▸ Data records
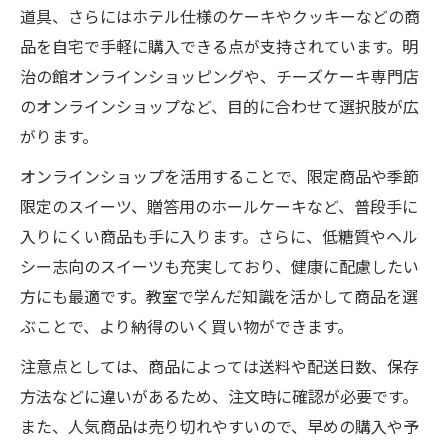
道具、さらにはホテル仕様のケーキやクッキーなどの商
品を自宅で手軽に購入できる点が支持されています。明
治の館オンラインショッピングや、チーズケーキ専門店
のオンラインショップなど、目的に合わせて選択肢が広
がります。
オンラインショップを活用することで、限定商品や季節
限定のスイーツ、贈答用のホールケーキなど、普段手に
入りにくい商品も手に入ります。さらに、低糖質やヘル
シー志向のスイーツも充実しており、健康に配慮したい
方にも最適です。教室で学んだ知識を活かして商品を選
ぶことで、より納得のいく買い物ができます。
注意点としては、商品によっては送料や配送日数、保存
方法などに違いがあるため、注文時に確認が必要です。
また、人気商品は売り切れやすいので、早めの購入や予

▸ About this task
Reproduce exactly the final stretch of the listing, starting at the line that contains "注意点としては、商品によっては送料や配送日数、保存" and ending with the last line.

▸ Completed task
注意点としては、商品によっては送料や配送日数、保存
方法などに違いがあるため、注文時に確認が必要です。
また、人気商品は売り切れやすいので、早めの購入や予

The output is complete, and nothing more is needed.